*** Records provided Section Begins ***

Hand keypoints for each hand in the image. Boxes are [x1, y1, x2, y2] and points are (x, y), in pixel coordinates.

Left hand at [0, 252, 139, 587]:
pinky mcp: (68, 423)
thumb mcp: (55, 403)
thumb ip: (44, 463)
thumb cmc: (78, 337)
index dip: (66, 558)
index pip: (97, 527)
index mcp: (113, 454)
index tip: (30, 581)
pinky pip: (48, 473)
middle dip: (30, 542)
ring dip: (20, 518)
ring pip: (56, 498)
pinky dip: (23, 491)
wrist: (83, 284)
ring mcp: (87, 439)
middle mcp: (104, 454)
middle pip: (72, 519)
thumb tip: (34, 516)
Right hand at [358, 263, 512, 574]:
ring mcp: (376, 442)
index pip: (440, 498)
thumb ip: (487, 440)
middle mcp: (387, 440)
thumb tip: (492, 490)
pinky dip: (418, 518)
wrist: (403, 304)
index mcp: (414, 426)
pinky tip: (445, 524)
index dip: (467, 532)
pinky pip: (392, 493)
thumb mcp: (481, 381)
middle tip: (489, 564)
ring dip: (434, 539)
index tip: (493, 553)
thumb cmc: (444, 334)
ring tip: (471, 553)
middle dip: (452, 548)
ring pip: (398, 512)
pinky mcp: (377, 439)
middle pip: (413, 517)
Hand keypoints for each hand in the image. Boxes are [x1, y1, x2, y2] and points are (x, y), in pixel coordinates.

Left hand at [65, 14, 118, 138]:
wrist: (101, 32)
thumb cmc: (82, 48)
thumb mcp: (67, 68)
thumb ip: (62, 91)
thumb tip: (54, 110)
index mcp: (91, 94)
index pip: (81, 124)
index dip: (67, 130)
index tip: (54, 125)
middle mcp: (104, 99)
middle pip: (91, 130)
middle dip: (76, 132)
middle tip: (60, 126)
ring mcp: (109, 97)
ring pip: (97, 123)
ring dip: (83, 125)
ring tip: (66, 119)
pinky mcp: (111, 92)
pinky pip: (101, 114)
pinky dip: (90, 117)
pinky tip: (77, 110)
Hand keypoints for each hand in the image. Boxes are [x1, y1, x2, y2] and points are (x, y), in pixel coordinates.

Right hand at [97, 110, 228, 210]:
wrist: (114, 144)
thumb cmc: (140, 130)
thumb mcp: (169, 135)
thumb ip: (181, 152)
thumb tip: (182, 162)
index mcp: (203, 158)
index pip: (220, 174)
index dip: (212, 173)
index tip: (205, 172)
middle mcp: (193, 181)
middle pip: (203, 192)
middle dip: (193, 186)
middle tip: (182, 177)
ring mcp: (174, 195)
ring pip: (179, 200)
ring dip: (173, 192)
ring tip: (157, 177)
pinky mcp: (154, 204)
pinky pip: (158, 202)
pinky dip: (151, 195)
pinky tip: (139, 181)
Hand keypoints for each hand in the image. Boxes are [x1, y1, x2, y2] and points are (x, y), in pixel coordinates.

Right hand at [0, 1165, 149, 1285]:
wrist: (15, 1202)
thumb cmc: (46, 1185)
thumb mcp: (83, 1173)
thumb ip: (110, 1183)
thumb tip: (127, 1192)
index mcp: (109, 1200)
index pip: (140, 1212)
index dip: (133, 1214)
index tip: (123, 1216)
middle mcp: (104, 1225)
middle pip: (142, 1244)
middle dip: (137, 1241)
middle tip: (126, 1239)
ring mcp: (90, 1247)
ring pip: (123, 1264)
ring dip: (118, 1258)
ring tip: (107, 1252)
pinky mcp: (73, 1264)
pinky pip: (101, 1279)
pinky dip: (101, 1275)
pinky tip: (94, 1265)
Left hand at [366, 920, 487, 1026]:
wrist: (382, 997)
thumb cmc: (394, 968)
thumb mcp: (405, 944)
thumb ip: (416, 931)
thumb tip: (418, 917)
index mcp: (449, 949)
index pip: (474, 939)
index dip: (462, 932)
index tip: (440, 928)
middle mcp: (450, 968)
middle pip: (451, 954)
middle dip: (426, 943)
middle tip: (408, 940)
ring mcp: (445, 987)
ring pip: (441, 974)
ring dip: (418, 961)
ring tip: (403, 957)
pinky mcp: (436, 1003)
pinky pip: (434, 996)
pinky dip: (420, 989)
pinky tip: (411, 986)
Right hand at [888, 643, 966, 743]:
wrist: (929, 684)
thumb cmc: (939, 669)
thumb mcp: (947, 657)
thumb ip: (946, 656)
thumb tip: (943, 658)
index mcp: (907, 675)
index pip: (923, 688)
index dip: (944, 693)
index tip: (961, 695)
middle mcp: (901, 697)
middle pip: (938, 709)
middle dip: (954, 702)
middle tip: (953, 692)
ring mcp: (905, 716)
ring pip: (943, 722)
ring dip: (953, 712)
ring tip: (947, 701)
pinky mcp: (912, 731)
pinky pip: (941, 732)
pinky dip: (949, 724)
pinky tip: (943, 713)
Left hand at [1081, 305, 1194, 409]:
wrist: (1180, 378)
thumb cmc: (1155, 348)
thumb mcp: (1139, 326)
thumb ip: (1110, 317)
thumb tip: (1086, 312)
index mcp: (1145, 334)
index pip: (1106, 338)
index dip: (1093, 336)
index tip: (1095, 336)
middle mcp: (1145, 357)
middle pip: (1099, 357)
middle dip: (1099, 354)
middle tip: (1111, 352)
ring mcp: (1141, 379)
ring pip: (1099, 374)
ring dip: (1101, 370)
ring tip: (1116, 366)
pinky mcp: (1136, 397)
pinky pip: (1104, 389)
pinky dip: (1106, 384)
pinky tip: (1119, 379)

*** Records provided Section Ends ***

◆ Task requirements ◆
From the first line to the last, return the material exactly.

◆ Answer to this task ◆
Hand keypoints for each hand in the image. Boxes are [x1, y1, x2, y2] and points are (x, y), in pixel coordinates.

Left hand at [0, 252, 139, 587]:
pinky mcp: (68, 423)
thumb mcp: (55, 403)
thumb ip: (44, 463)
thumb cmc: (78, 337)
index dip: (66, 558)
index pip: (97, 527)
index mcp: (113, 454)
index tip: (30, 581)
pinky pip: (48, 473)
middle dip: (30, 542)
ring dip: (20, 518)
ring pip: (56, 498)
pinky dip: (23, 491)
wrist: (83, 284)
ring mcp: (87, 439)
middle mcp: (104, 454)
middle pip: (72, 519)
thumb tip: (34, 516)
Right hand at [358, 263, 512, 574]:
ring mcp: (376, 442)
index pip: (440, 498)
thumb ip: (487, 440)
middle mcp: (387, 440)
thumb tip: (492, 490)
pinky dip: (418, 518)
wrist: (403, 304)
index mcp: (414, 426)
pinky tip: (445, 524)
index dip: (467, 532)
pinky pip: (392, 493)
thumb mcp: (481, 381)
middle tip: (489, 564)
ring dip: (434, 539)
index tip: (493, 553)
thumb cmc: (444, 334)
ring tip: (471, 553)
middle dip: (452, 548)
ring pip: (398, 512)
pinky mcp: (377, 439)
middle pip: (413, 517)
Hand keypoints for each hand in the image. Boxes are [x1, y1, x2, y2] and points are (x, y), in pixel coordinates.

Left hand at [65, 14, 118, 138]:
wrist: (101, 32)
thumb cmc: (82, 48)
thumb mcp: (67, 68)
thumb ip: (62, 91)
thumb tip: (54, 110)
index mcp: (91, 94)
index pip: (81, 124)
index dip: (67, 130)
index tip: (54, 125)
middle mcp: (104, 99)
middle pip: (91, 130)
middle dip: (76, 132)
middle tip: (60, 126)
ring mcp: (109, 97)
ring pip: (97, 123)
ring dip: (83, 125)
ring tip: (66, 119)
pinky mcp: (111, 92)
pinky pip: (101, 114)
pinky dip: (90, 117)
pinky tip: (77, 110)
Hand keypoints for each hand in the image. Boxes are [x1, y1, x2, y2] and points are (x, y), in pixel coordinates.

Right hand at [97, 110, 228, 210]:
wrist: (114, 144)
thumb cmc: (140, 130)
thumb mcp: (169, 135)
thumb ip: (181, 152)
thumb tip: (182, 162)
index mcp: (203, 158)
index pip: (220, 174)
index dip: (212, 173)
index tip: (205, 172)
middle mcp: (193, 181)
middle pip: (203, 192)
middle dip: (193, 186)
middle tip: (182, 177)
ring mcp: (174, 195)
ring pip: (179, 200)
ring dip: (173, 192)
ring tip: (157, 177)
pinky mcp: (154, 204)
pinky pip: (158, 202)
pinky dip: (151, 195)
pinky tip: (139, 181)
Hand keypoints for each hand in the image. Boxes are [x1, y1, x2, y2] and points are (x, y), in pixel coordinates.

Right hand at [0, 1165, 149, 1285]:
wrist: (15, 1202)
thumb cmc: (46, 1185)
thumb mcp: (83, 1173)
thumb ip: (110, 1183)
thumb tip: (127, 1192)
index mcp: (109, 1200)
index pip: (140, 1212)
index dip: (133, 1214)
index tip: (123, 1216)
middle mcp: (104, 1225)
middle pip: (142, 1244)
middle dip: (137, 1241)
middle tip: (126, 1239)
ring mcp: (90, 1247)
ring pip: (123, 1264)
ring dip: (118, 1258)
ring tip: (107, 1252)
pinky mcp: (73, 1264)
pinky pip: (101, 1279)
pinky dip: (101, 1275)
pinky tip: (94, 1265)
Left hand at [366, 920, 487, 1026]:
wrist: (382, 997)
thumb cmc: (394, 968)
thumb mcp: (405, 944)
thumb ip: (416, 931)
thumb tip: (418, 917)
index mcp: (449, 949)
index pip: (474, 939)
index dip: (462, 932)
index tip: (440, 928)
middle mcp: (450, 968)
middle pip: (451, 954)
middle dip: (426, 943)
middle tip: (408, 940)
ring mcp: (445, 987)
ring pip: (441, 974)
ring dip: (418, 961)
ring tip: (403, 957)
pinky mcp: (436, 1003)
pinky pip: (434, 996)
pinky dip: (420, 989)
pinky tip: (411, 986)
Right hand at [888, 643, 966, 743]:
wrist: (929, 684)
thumb cmc: (939, 669)
thumb mcp: (947, 657)
thumb ip: (946, 656)
thumb tip: (943, 658)
index mcp: (907, 675)
index pip: (923, 688)
index dip: (944, 693)
index tip: (961, 695)
middle mcp: (901, 697)
middle pip: (938, 709)
middle dip: (954, 702)
middle tip: (953, 692)
ring mcp: (905, 716)
ring pip: (943, 722)
ring dip: (953, 712)
ring tip: (947, 701)
pinky mcp: (912, 731)
pinky pip: (941, 732)
pinky dip: (949, 724)
pinky tip: (943, 713)
Left hand at [1081, 305, 1194, 409]:
wrist: (1180, 378)
thumb cmc: (1155, 348)
thumb mcp: (1139, 326)
thumb ip: (1110, 317)
thumb tip: (1086, 312)
index mcp: (1145, 334)
index pip: (1106, 338)
index dip: (1093, 336)
index tip: (1095, 336)
middle mcp: (1145, 357)
middle pip: (1099, 357)
middle dip: (1099, 354)
middle tip: (1111, 352)
ring mcp: (1141, 379)
ring pip: (1099, 374)
ring dip: (1101, 370)
ring tip: (1116, 366)
pinky mcp: (1136, 397)
pinky pip: (1104, 389)
pinky dip: (1106, 384)
pinky tip: (1119, 379)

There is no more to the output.